:: Data provided

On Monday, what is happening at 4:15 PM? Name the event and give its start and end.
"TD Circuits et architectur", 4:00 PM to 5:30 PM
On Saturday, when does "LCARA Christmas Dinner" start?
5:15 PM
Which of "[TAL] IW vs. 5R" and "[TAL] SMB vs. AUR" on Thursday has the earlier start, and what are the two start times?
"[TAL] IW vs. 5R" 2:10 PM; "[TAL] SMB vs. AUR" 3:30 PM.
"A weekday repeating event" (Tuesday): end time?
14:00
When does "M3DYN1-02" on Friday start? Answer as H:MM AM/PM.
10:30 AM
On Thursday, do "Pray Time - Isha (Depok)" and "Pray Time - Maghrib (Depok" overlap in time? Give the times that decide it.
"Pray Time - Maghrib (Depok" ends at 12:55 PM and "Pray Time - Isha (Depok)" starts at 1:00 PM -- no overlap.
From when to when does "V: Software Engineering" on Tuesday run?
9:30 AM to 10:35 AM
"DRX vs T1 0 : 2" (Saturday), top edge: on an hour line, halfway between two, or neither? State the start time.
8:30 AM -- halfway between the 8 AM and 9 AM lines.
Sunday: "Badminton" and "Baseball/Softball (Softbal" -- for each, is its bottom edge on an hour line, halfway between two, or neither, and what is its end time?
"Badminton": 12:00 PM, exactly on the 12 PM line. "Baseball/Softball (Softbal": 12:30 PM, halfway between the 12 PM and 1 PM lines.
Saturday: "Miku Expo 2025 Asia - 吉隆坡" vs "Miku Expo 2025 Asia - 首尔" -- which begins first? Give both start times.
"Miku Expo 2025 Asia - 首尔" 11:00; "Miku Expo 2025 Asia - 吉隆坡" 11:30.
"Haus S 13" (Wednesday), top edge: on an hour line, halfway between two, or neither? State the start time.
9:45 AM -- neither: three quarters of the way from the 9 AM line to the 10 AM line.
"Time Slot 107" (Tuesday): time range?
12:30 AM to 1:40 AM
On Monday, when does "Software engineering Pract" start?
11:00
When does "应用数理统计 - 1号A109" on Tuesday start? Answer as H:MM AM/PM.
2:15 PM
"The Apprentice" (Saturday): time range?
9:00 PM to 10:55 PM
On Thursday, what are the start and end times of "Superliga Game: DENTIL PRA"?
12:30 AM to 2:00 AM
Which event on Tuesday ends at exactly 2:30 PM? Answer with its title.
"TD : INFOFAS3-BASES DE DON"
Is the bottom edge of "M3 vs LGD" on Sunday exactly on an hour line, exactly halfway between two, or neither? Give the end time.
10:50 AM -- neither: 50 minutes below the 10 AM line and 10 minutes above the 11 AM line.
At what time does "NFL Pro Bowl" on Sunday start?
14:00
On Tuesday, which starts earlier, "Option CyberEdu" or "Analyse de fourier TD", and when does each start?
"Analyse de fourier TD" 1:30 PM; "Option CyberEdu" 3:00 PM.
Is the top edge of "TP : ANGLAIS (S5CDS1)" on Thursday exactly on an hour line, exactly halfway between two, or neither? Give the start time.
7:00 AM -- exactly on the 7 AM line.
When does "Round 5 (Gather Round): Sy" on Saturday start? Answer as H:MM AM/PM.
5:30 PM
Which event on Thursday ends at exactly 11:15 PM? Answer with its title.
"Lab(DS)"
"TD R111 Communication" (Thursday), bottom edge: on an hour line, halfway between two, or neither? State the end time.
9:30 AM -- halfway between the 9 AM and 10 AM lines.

::::

From the listing above, pull out every line that contains the word "event". Case counts, so only lines with that exact capitalization qualify.

On Monday, what is happening at 4:15 PM? Name the event and give its start and end.
"A weekday repeating event" (Tuesday): end time?
Which event on Tuesday ends at exactly 2:30 PM? Answer with its title.
Which event on Thursday ends at exactly 11:15 PM? Answer with its title.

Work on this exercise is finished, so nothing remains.